Gerome greets him near the door, "Morning, Andrew, not like you to be late."
"I was out on a run and lost track of time."
"Going to be too tired for weights?" asks Gerome, a knowing grin.
"Do I ever seem tired?"
"Don't know, can't tell with you. Do I?"
"No clue."
By the following evening he has a digital watch–long velcro straps, very secure–and black-tinted goggles branded for use in skydiving, though he leaves the latter behind. His routine is the same, he jogs to the forest, timing his arrival with an empty road, and makes his way through. Waiting in the canopy again, checking for aircraft again, and just before he rises he thinks he needs to find more places to launch from.
Weeks pass. A Thursday night, dinner with Emilia. She invites him to her apartment but he declines.
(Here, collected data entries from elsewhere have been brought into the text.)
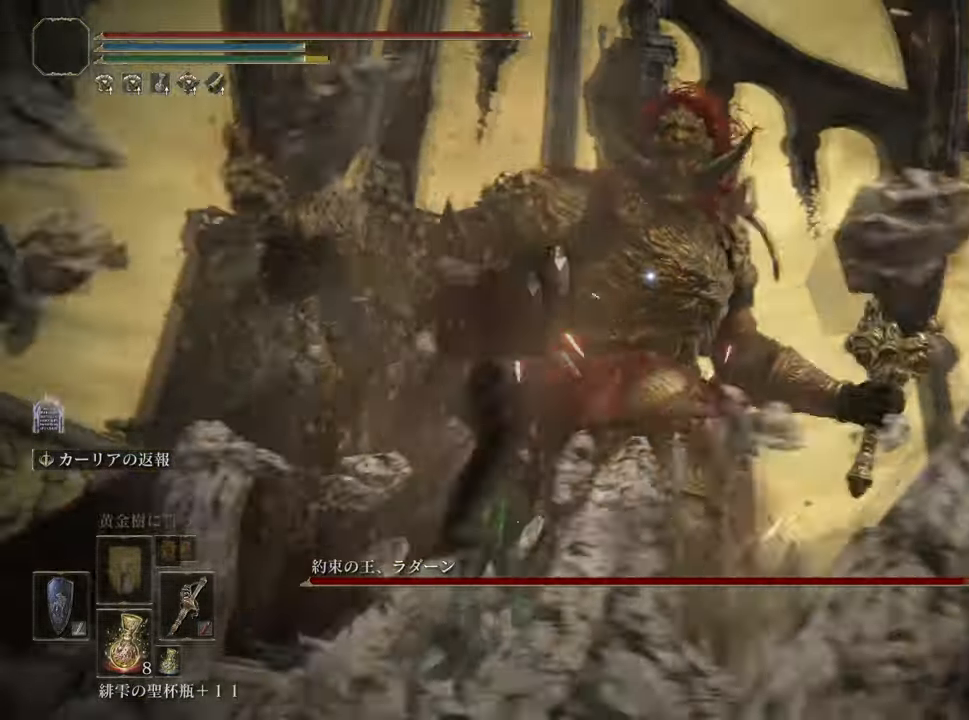
{"buttons": [], "left_stick": "right", "right_stick": "center", "events": [[500, "left_stick", "right"]]}
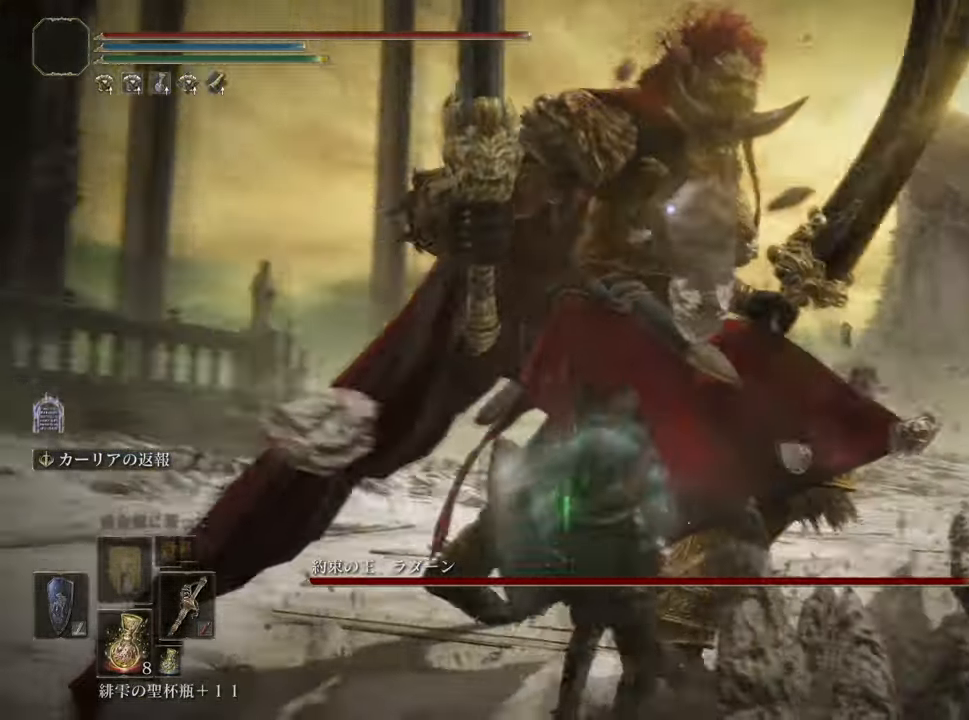
{"buttons": [], "left_stick": "center", "right_stick": "center", "events": [[134, "left_stick", "center"]]}
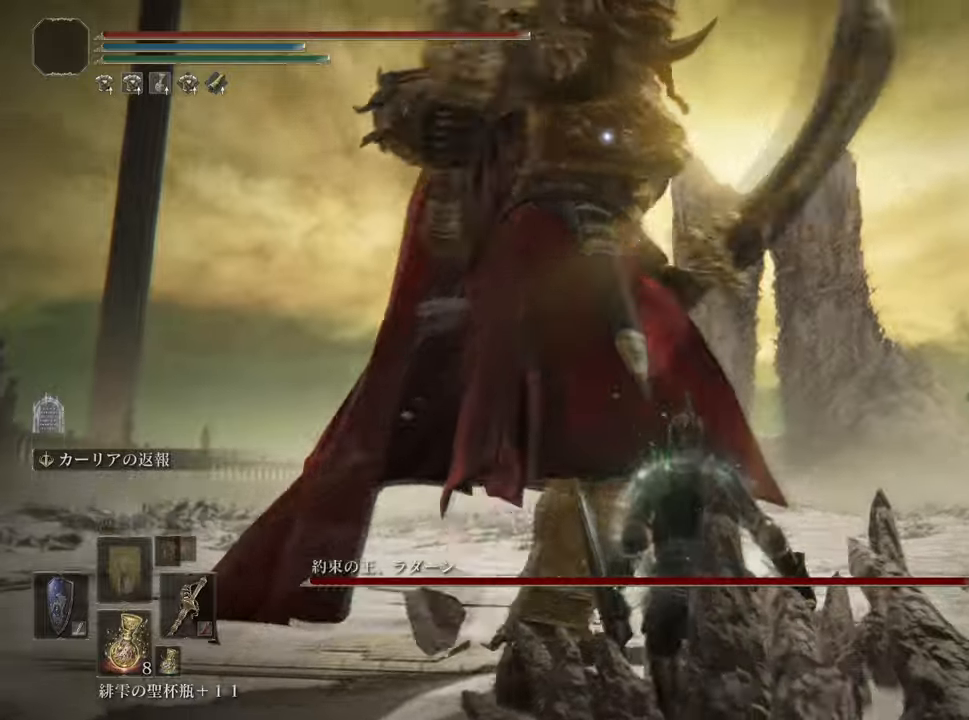
{"buttons": ["CROSS"], "left_stick": "up-left", "right_stick": "center", "events": [[484, "CROSS", "down"], [484, "left_stick", "up-left"]]}
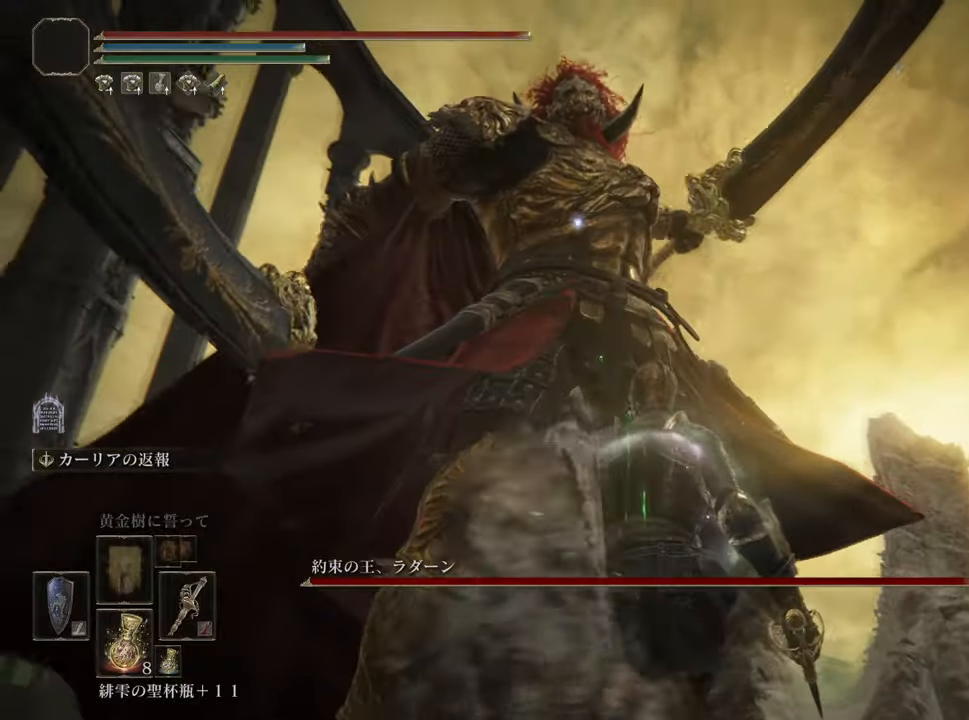
{"buttons": [], "left_stick": "right", "right_stick": "center", "events": [[100, "CROSS", "up"], [334, "left_stick", "up-right"], [400, "left_stick", "right"]]}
His summer conditioning is complete, his classes have finished. August camp starts in ten days that are otherwise his to use. With the watch he has an idea of his speed: variable, seemingly as fast as he wants. He will easily reach Atlanta, as he has already taken a dead sprint west, far over the gulf, the lights of the coast small in the distance. Tonight he will go northwest, and he has studied the route and made notes of landmarks. A paracord compass wristband is next to his watch, and out of some sense of prudence he's added an insulated mask to go below the goggles.
The watch and compass help, but the only useful landmark is the Atlanta airport. He finds his suburb, and the area he planned to drop to. He lands and jogs a familiar route.
His father is in his office, there's heat from the small television. Andrew's up the stairs, through the mudroom, past the kitchen, knocking on his father's office door.
"Andrew? I didn't hear your car. . ." thoughts connect.
"I can fly."
James runs a hand over his scalp. "Are you hungry?"